START Material for the task

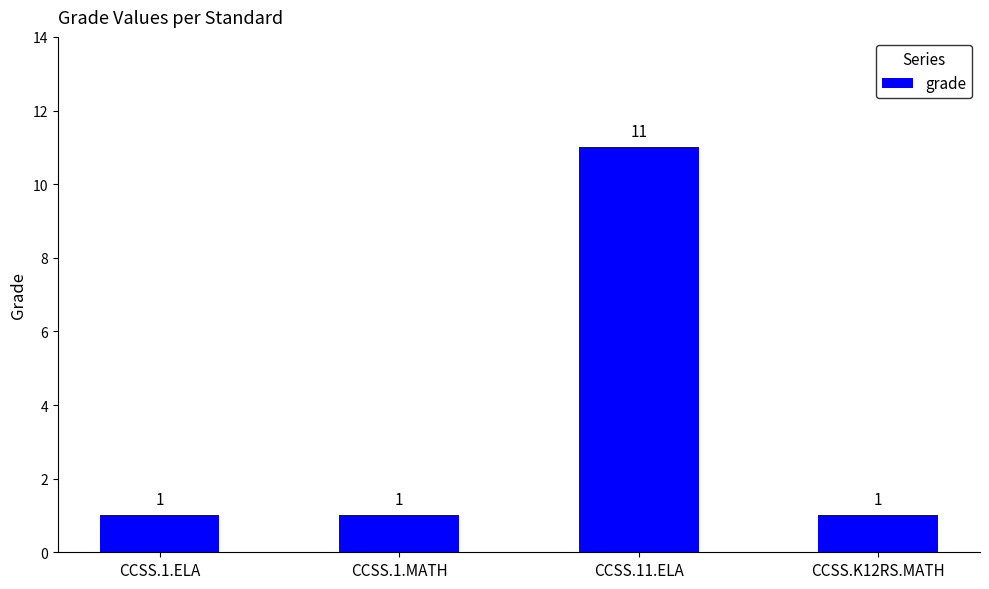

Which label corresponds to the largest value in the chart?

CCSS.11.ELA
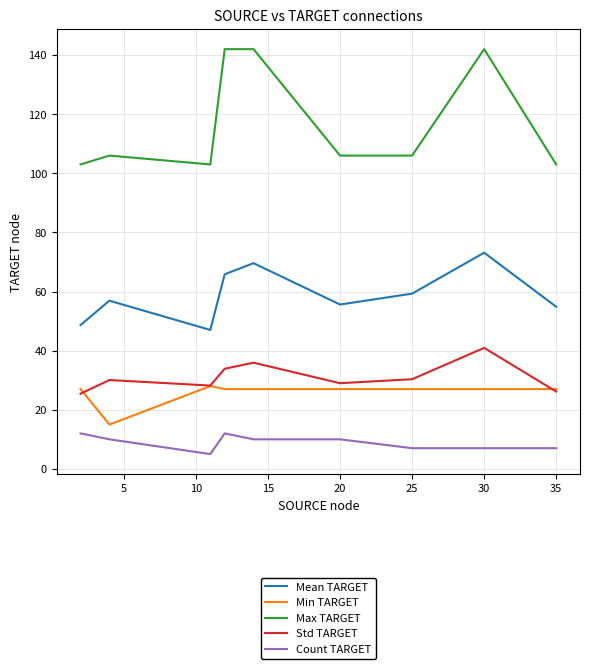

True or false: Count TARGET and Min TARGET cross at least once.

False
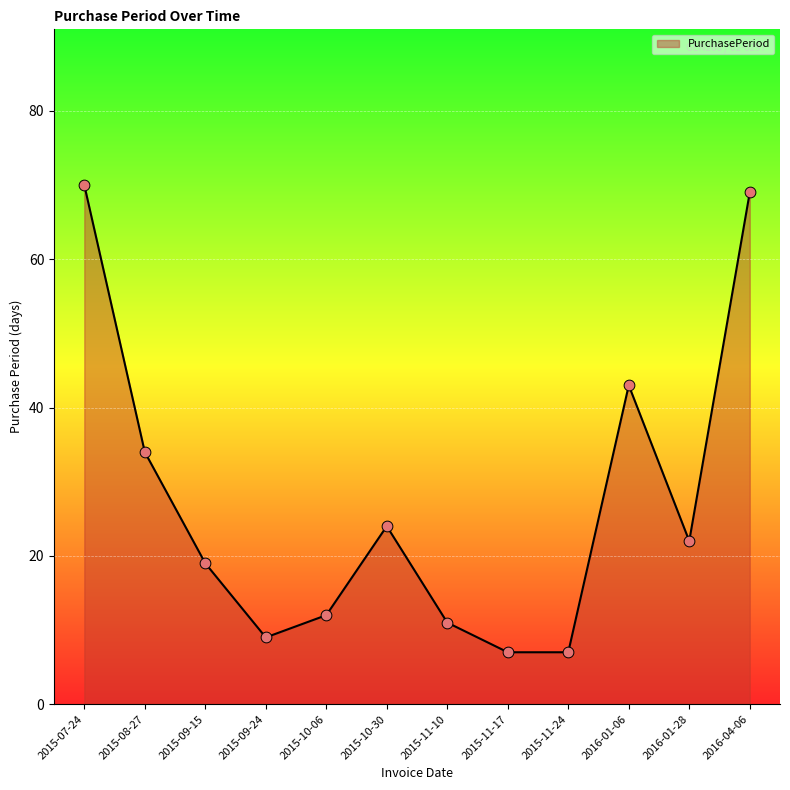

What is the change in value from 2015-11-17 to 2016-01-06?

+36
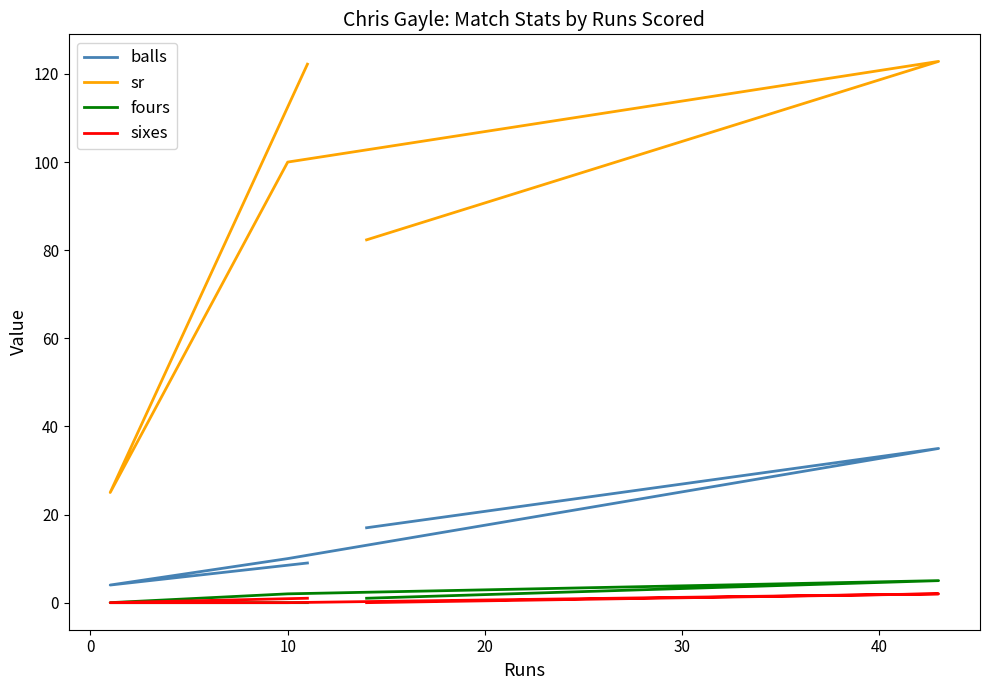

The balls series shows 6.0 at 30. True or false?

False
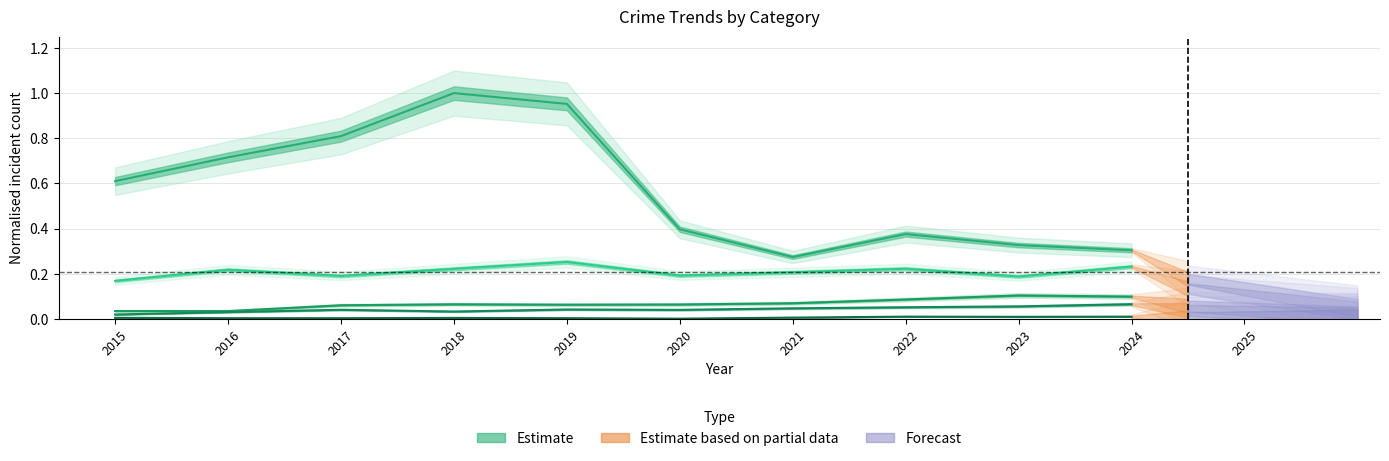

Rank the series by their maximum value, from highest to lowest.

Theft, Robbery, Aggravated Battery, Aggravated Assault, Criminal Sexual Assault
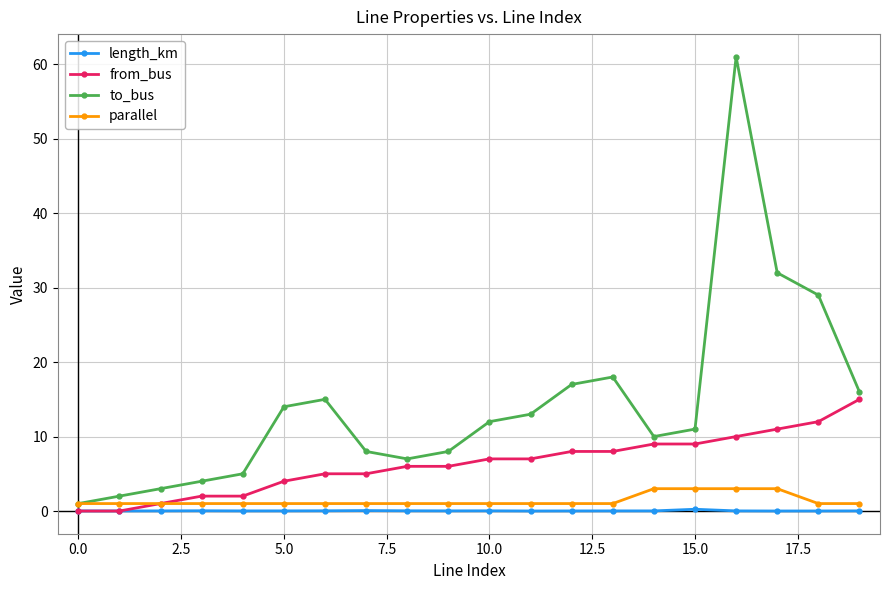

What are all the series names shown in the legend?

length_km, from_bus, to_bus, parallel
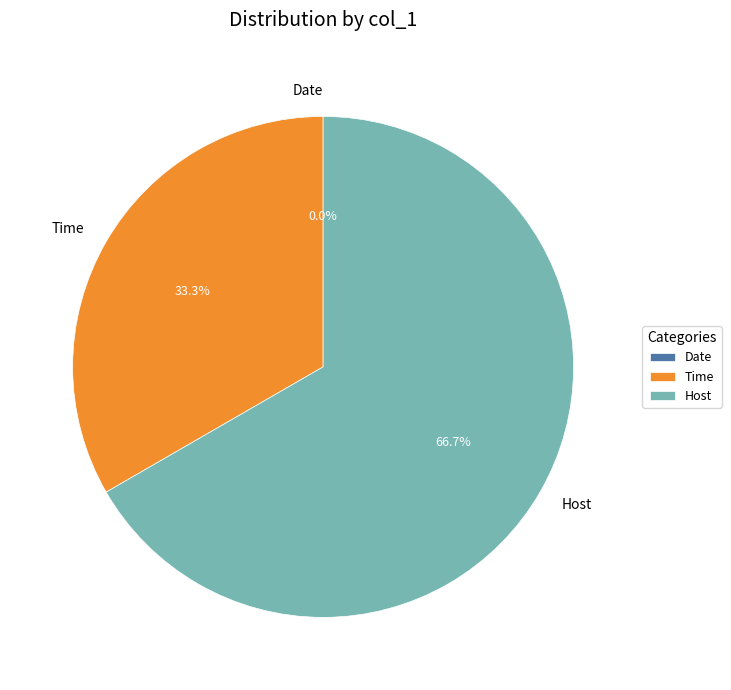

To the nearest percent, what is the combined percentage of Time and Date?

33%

END Material for the task

**Instructions for the task**. Find each line of the material above that contains the word "series" and copy those lines.

**Solved problem**.
The balls series shows 6.0 at 30. True or false?
Rank the series by their maximum value, from highest to lowest.
What are all the series names shown in the legend?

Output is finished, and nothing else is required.